Germania – Indice PMI Settore manifatturiero (maggio)
Martedì 2 maggio
La produzione manifatturiera in Germania è cresciuta, nel mese di marzo, a tassi più elevati rispetto ai valori assunti negli ultimi sei anni. Il trend di sviluppo del settore è stato rilevato dalla crescita dell’indice PMI, che ha raggiunto il suo livello più alto negli ultimi cinque anni, pari a 58,1 punti. I dati attinenti ai nuovi ordinativi evidenziano che la produzione tedesca sta beneficiando in questo periodo di un aumento della domanda sia nel mercato domestico sia in quello estero. Il settore dei beni capitali ha fatto registrare il tasso più elevato di crescita e il livello dei consumi e dei beni intermedi ha raggiunto un picco rispetto al mese precedente. L’aumento dei costi per energia, materiali chimici e alluminio, sostenuti dalle imprese manifatturiere, ha determinato una crescita nel livello dei prezzi medi d’acquisto.

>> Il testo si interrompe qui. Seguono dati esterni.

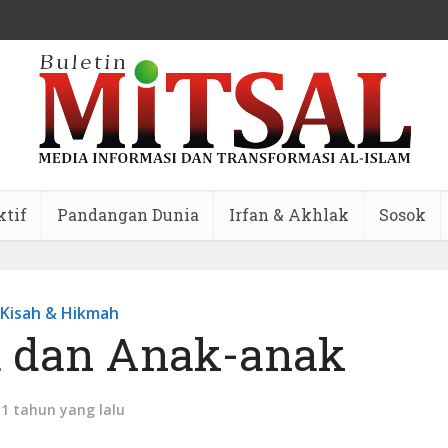
ktif
Pandangan Dunia
Irfan & Akhlak
Sosok
Kisah & Hikmah
 dan Anak-anak
11 tahun yang lalu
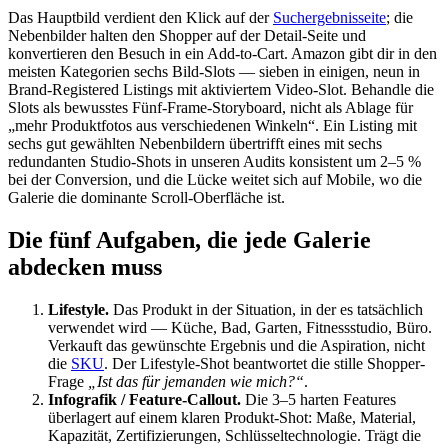
Das Hauptbild verdient den Klick auf der
Suchergebnisseite
; die
Nebenbilder halten den Shopper auf der Detail-Seite und
konvertieren den Besuch in ein Add-to-Cart. Amazon gibt dir in den
meisten Kategorien sechs Bild-Slots — sieben in einigen, neun in
Brand-Registered Listings mit aktiviertem Video-Slot. Behandle die
Slots als bewusstes Fünf-Frame-Storyboard, nicht als Ablage für
„mehr Produktfotos aus verschiedenen Winkeln“. Ein Listing mit
sechs gut gewählten Nebenbildern übertrifft eines mit sechs
redundanten Studio-Shots in unseren Audits konsistent um 2–5 %
bei der Conversion, und die Lücke weitet sich auf Mobile, wo die
Galerie die dominante Scroll-Oberfläche ist.
Die fünf Aufgaben, die jede Galerie
abdecken muss
Lifestyle.
Das Produkt in der Situation, in der es tatsächlich
verwendet wird — Küche, Bad, Garten, Fitnessstudio, Büro.
Verkauft das gewünschte Ergebnis und die Aspiration, nicht
die
SKU
. Der Lifestyle-Shot beantwortet die stille Shopper-
Frage
„Ist das für jemanden wie mich?“
.
Infografik / Feature-Callout.
Die 3–5 harten Features
überlagert auf einem klaren Produkt-Shot: Maße, Material,
Kapazität, Zertifizierungen, Schlüsseltechnologie. Trägt die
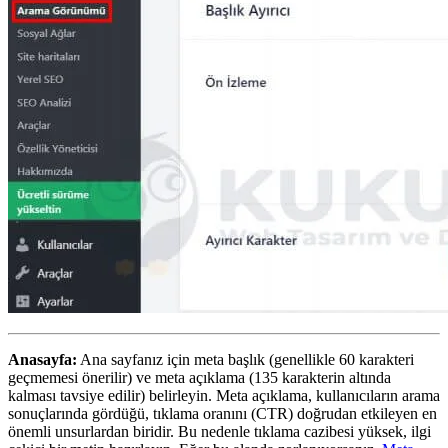
Anasayfa:
Ana sayfanız için meta başlık (genellikle 60 karakteri
geçmemesi önerilir) ve meta açıklama (135 karakterin altında
kalması tavsiye edilir) belirleyin. Meta açıklama, kullanıcıların arama
sonuçlarında gördüğü, tıklama oranını (CTR) doğrudan etkileyen en
önemli unsurlardan biridir. Bu nedenle tıklama cazibesi yüksek, ilgi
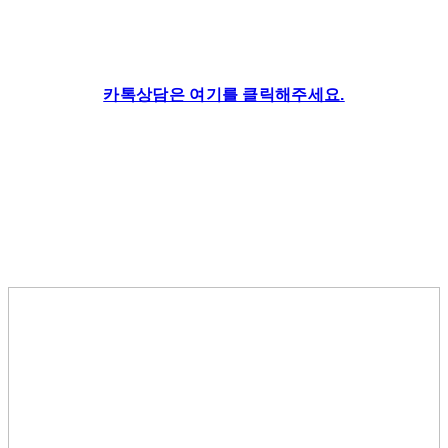
카톡상담은 여기를 클릭해주세요.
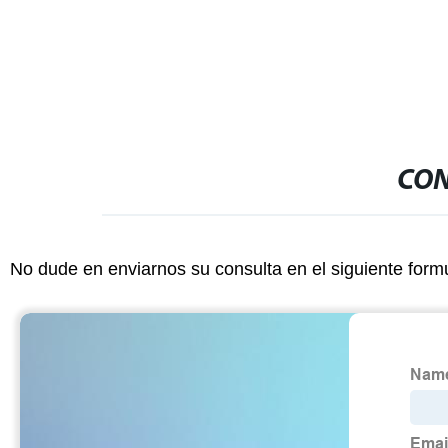
60W)
máquina de r
CON
No dude en enviarnos su consulta en el siguiente form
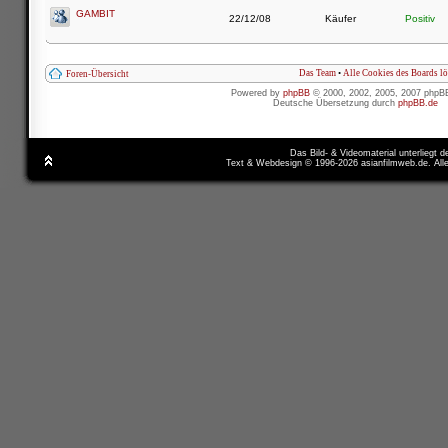
GAMBIT
22/12/08
Käufer
Positiv
Das Team
•
Alle Cookies des Boards l
Foren-Übersicht
Powered by
phpBB
© 2000, 2002, 2005, 2007 phpB
Deutsche Übersetzung durch
phpBB.de
Das Bild- & Videomaterial unterliegt 
Text & Webdesign © 1996-2026 asianfilmweb.de. All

Usa - Nuovi lavoratori dipendenti (aprile)
Venerdì 5 maggio
Nel mese di marzo, i nuovi lavoratori dipendenti registrati negli Stati Uniti sono stati pari a 211.000 unità. L’incremento maggiore è stato registrato nel settore dei servizi, con un record di 202.000 nuove assunzioni. Tale dato sottolinea come sia particolarmente favorevole l’attuale condizione del mercato del lavoro. Nel primo trimestre, i nuovi lavoratori dipendenti sono saliti di 590.000 unità, e rappresentano la performance più elevata dal quarto trimestre 2004. Di riflesso, il tasso di disoccupazione è sceso al 4,7% dal 4,8% di febbraio, in linea con il dato registrato nel mese di gennaio. I salari medi sono saliti di un moderato 0,2% mensile. L’incremento dei salari, il tasso di disoccupazione in graduale flessione e l’aumento dei lavoratori dipendenti, potrebbero far supporre un graduale incremento nell’inflazione core (quella, cioè, che esclude i beni volatili) nel corso dell’anno e di conseguenza un’ulteriore stretta monetaria da parte della FED.